Dreams of a lego spaceman...

This is the official page of author Duane Gundrum. It is also the portal for the comic strip The Adventures of Stickman and the Unemployed Legospaceman.

Wednesday, November 14, 2007

Second Life...should be "get a life"


For my mass communications class, we are required to create a character in Second Life, the online massive player computer game. Somehow, although don't ask me how, we're supposed to create some kind of ethnography from our experiences in the game. Well, here are my initial observations that might make this more difficult than I'd desire.

1. In my initial travels, I have discovered nothing but scams galore in this game. Some months ago, I wrote about the massive propensity of surveys that scam companies use to sell products to people who have no actual money to spend. It works like this: "Fill out this survey, and with enough surveys filled out, you'll earn money." What they don't tell you is that every one of these surveys really is an advertisement for a company that requires you "try" their product and then decide whether or not to spend even more money on their products. Somehow, this gets called a "survey", which no dictionary would ever equate with that definition whatsoever. Well, in Second Life, if you want to earn any money, the whole survey thing is available as a way to earn "fake" money, which they call Linden dollars (to be used in the game). Yet, you have to do these same surveys you'd have to do if you were being scammed by people outside the game. The only difference is you get game money instead of the possibility (translation: You're never seeing a dime) of real world money. I've tried to figure out how to make actual money in the game to buy things, but you either have to spend real money to the owners of the game or you have to participate in this really cheesy scam/survey thing.

2. There's no one in this world. No one. Not a soul. Okay, there are a few, but no one speaks to anyone else. It's like a game where you walk around with no one to speak to (unless they want to hit you up for simulated avatar sex) and with nothing to do because the game doesn't actually have anything to do. In the tutorial area, there was a little driving simulator (to teach you how to drive a car in the game), but I couldn't get anywhere because the only other person driving decided that driving in my path over and over again so I couldn't move would be fun. In other words, the game is so boring that he had to grief someone who was as bored as he was in order to actually have any fun.
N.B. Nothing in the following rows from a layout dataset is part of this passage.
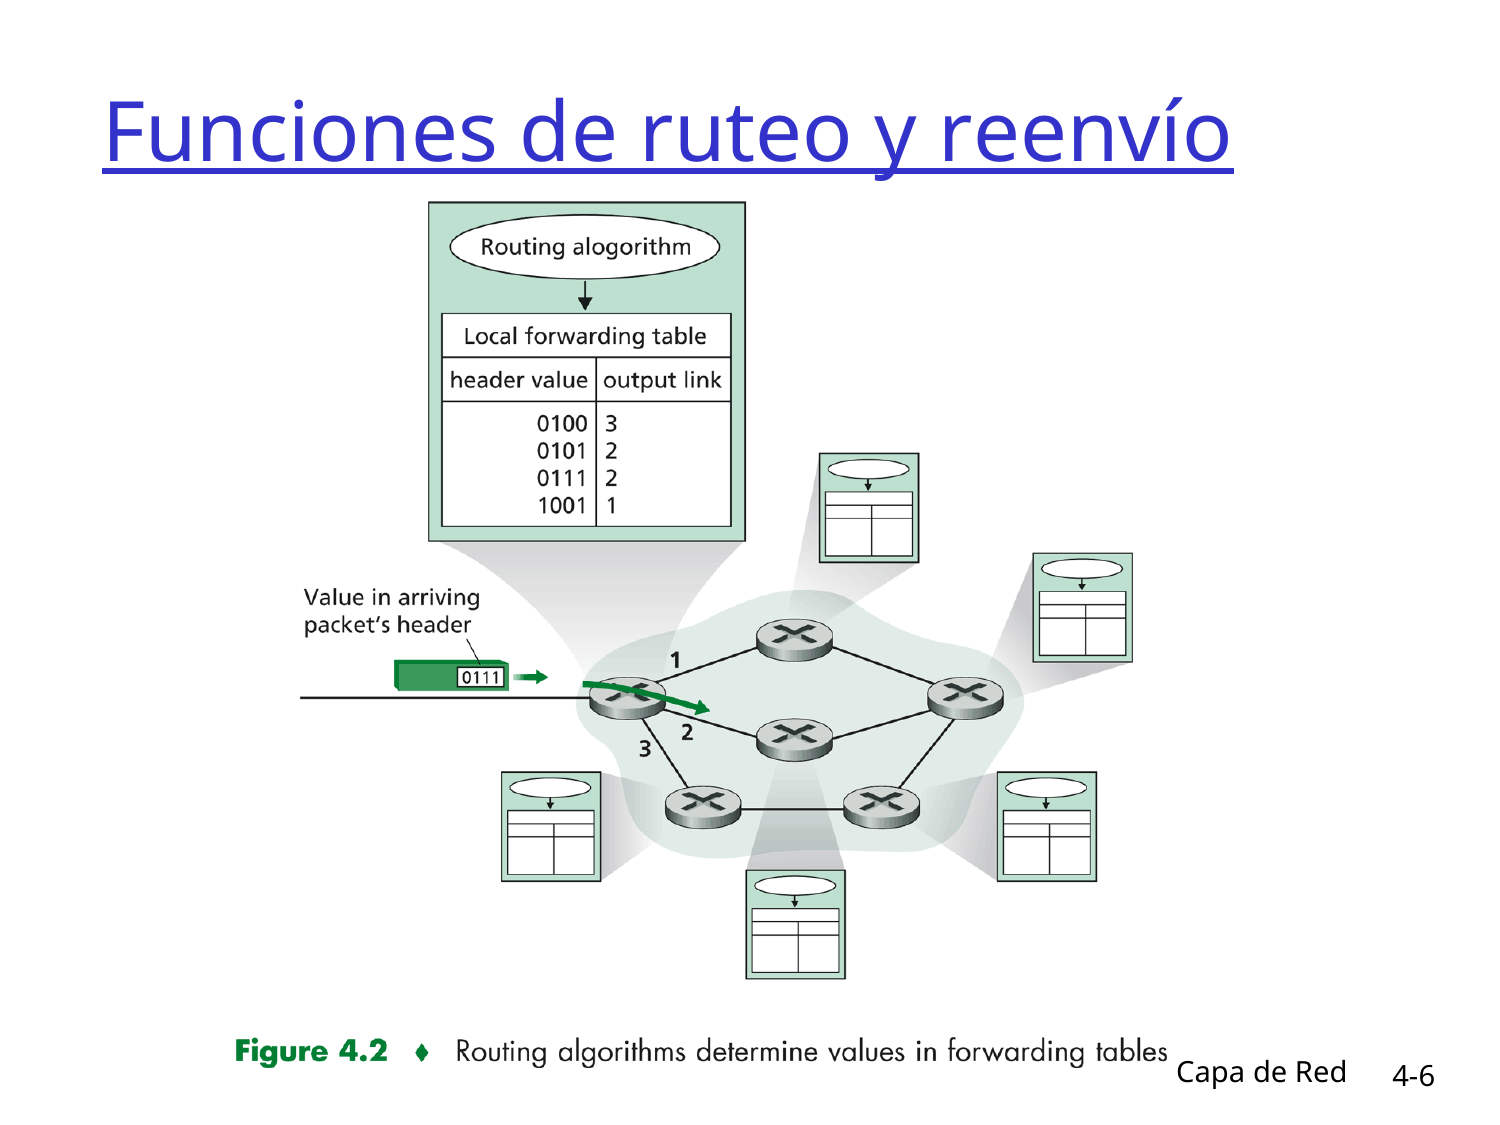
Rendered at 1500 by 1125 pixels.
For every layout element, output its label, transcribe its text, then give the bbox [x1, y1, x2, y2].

title Funciones de ruteo y reenvío [87, 37, 1363, 225]
picture [236, 201, 1167, 1068]
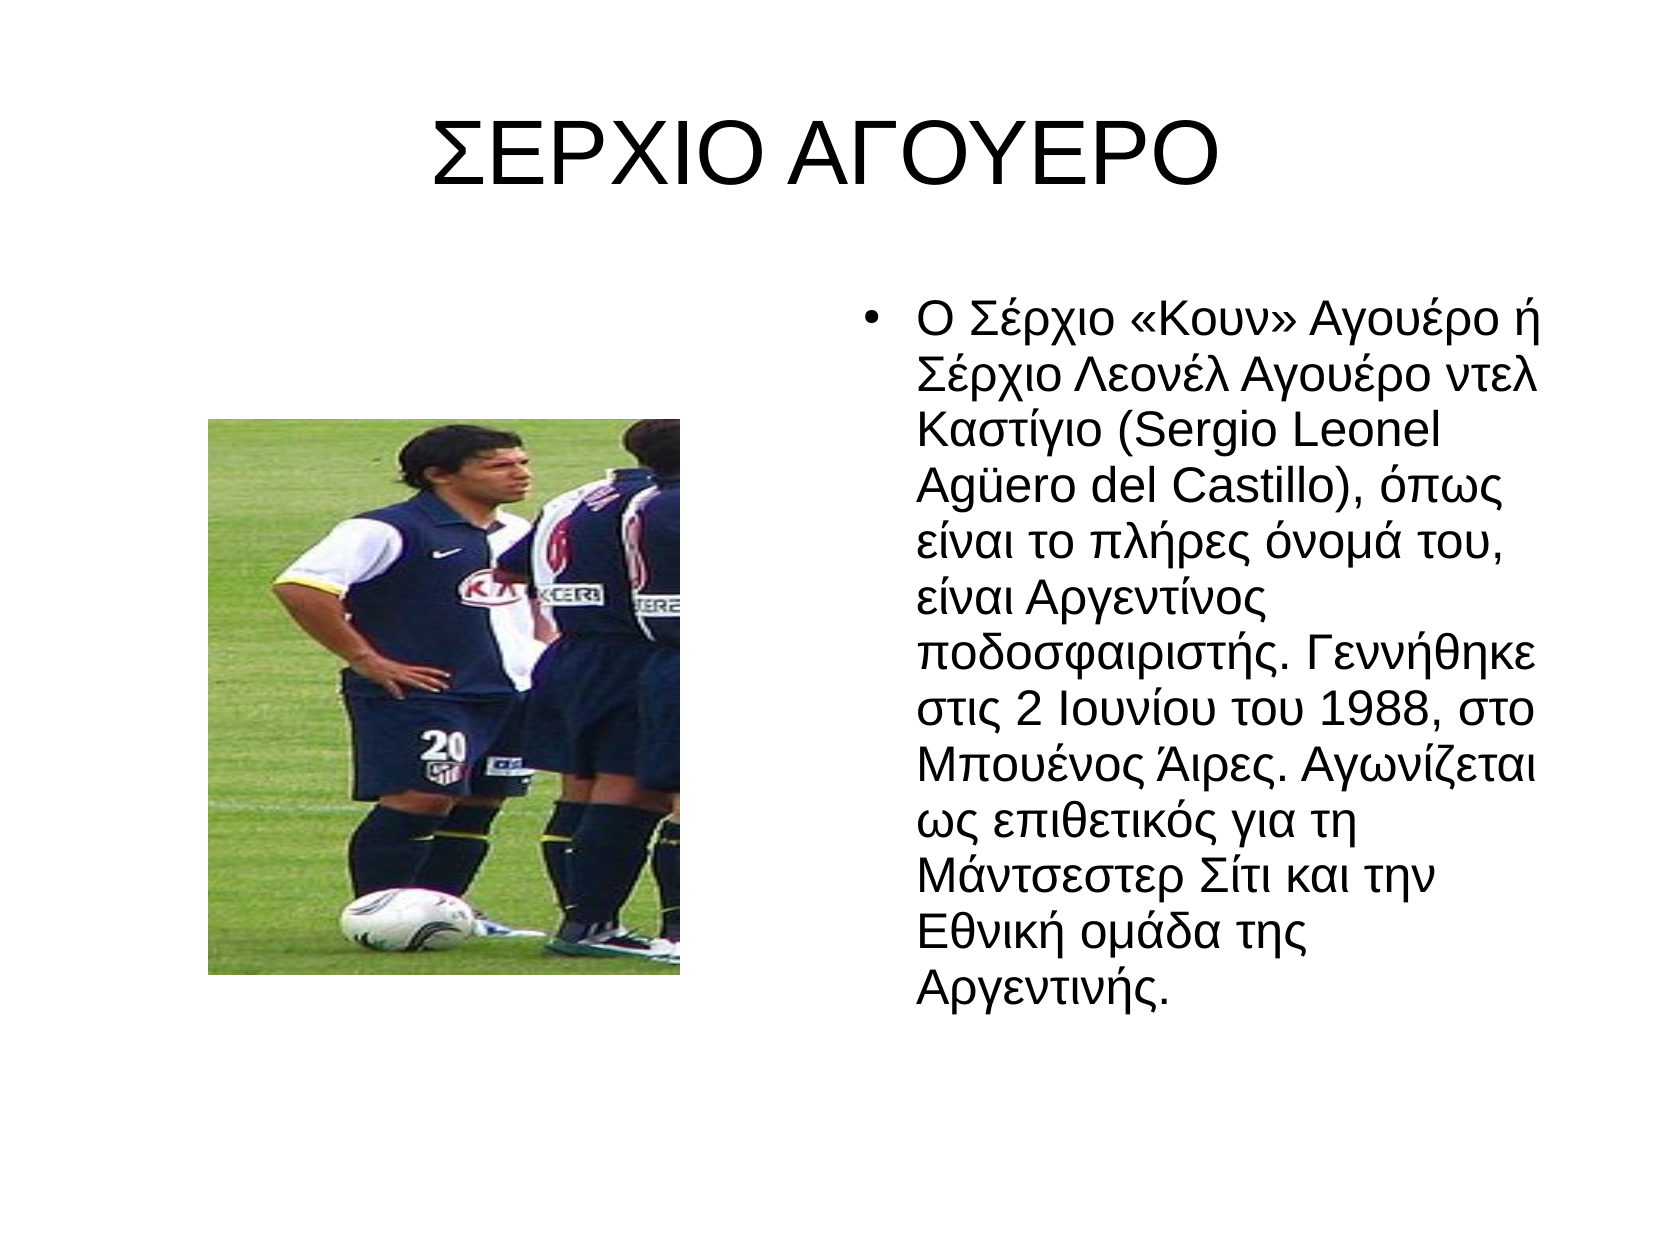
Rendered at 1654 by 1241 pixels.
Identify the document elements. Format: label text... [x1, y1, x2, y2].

picture [208, 419, 680, 975]
title ΣEΡΧΙΟ ΑΓΟΥΕΡΟ [82, 56, 1571, 250]
list Ο Σέρχιο «Κουν» Αγουέρο ή Σέρχιο Λεονέλ Αγουέρο ντελ Καστίγιο (Sergio Leonel Agüero del Castillo), όπως είναι το πλήρες όνομά του, είναι Αργεντίνος ποδοσφαιριστής. Γεννήθηκε στις 2 Ιουνίου του 1988, στο Μπουένος Άιρες. Αγωνίζεται ως επιθετικός για τη Μάντσεστερ Σίτι και την Εθνική ομάδα της Αργεντινής. [845, 290, 1572, 1094]
chart [82, 290, 809, 1109]
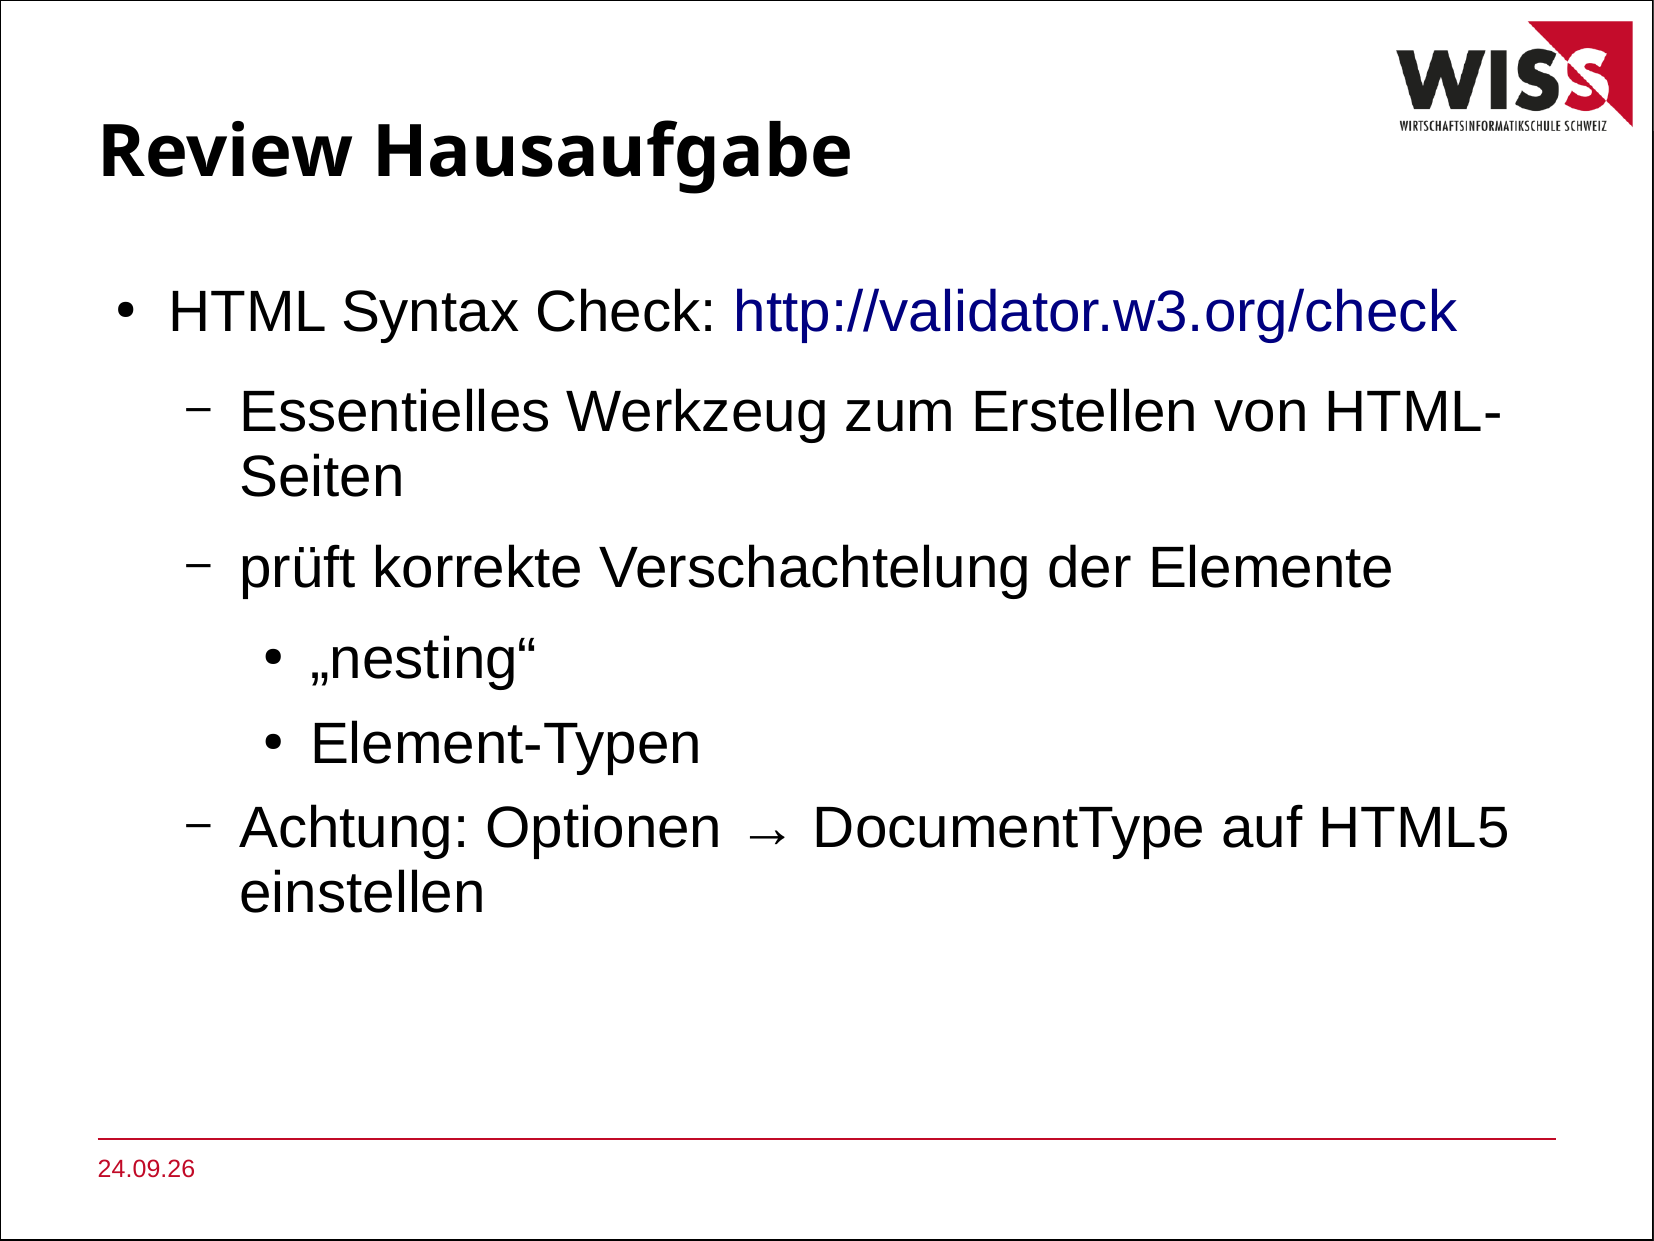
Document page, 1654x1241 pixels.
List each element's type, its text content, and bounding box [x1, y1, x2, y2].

title Review Hausaufgabe [97, 54, 1556, 202]
list HTML Syntax Check: http://validator.w3.org/check Essentielles Werkzeug zum Erstellen von HTML-Seiten prüft korrekte Verschachtelung der Elemente „nesting“ Element-Typen Achtung: Optionen → DocumentType auf HTML5 einstellen [97, 279, 1556, 1066]
picture [1396, 1, 1652, 131]
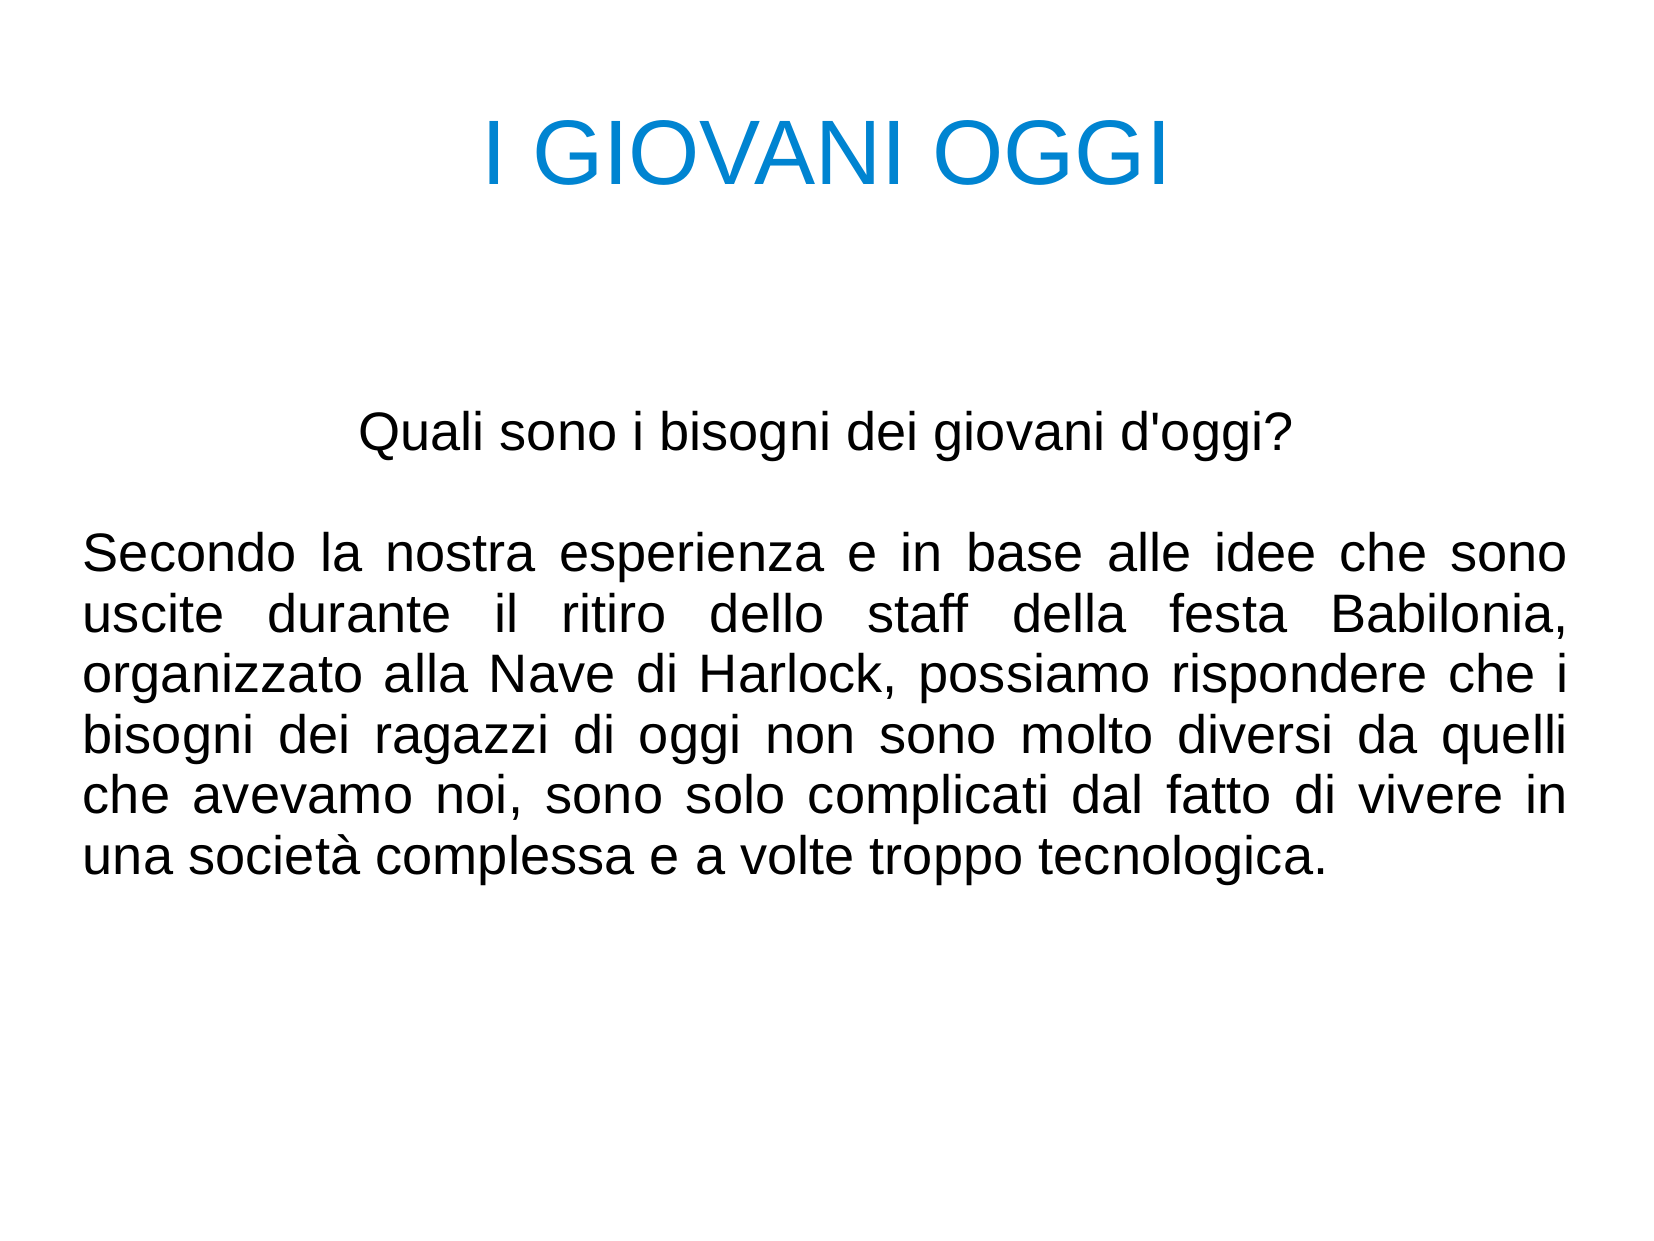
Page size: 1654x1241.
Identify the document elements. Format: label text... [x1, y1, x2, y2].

3. The game is all about kinky sex. Several years ago, I tried playing the game. And all I found in it were business establishments that sold kinky outfits and offered S&M parlor entertainment. Of course, with no one there because as I said before, there's no one in this stupid game. I quit the game because even though a kinky sex playground sounds like it would be fun, it's not really fun when basically you're walking through a ghost town of areas with no one present.

4. So, I don't know what's interesting about the game because no one else is in it.

5. On a positive note, Kat and I created Furry characters. I'm Marty Wrigglesworth and she's my wife, Maeve Wrigglesworth. We're two furries and we'll probably run around doing stupid things, but it would be a lot more fun if there was actually a community in this game, but so far I haven't found it.

I know there's this whole community of people who are trying to build industries in this game, but I'm wondering why. It's not exciting. It's really boring, and so far nothing about the game has been interesting. My professor seems to believe that sites like Myspace and Facebook are going to end up giving into marketplace forces like Second Life so that all social networking will be much like Second Life, but I just don't see that happening. I was playing this game two years ago, and it was nothing but a sandbox for weird sex. Now, it's a sandbox for weird sex and a possibility of economic speculation. But who is going to continue to want to buy into a world where no one else is joining? I just don't see people flocking to Second Life because some people latched onto it at one point whereas the rest of the world went to worlds like World of Warcraft that continue to dominate computer gaming worlds online in unbelievable numbers.

In conclusion, I think what makes Second Life so uncomfortable is the very nature of what makes it unique. Everything in the game is player made. But the only real goal of the game is self-rewarding economics, and what's the fun in that? Why spend your time trying to get rich in a game where getting rich is all you can do? Why spend a great deal of time in a game trying to socialize with people who go afk (away from keyboard) and spend their time online getting money for the game while outside of the game (doing surveys or other ridiculous stuff like that)?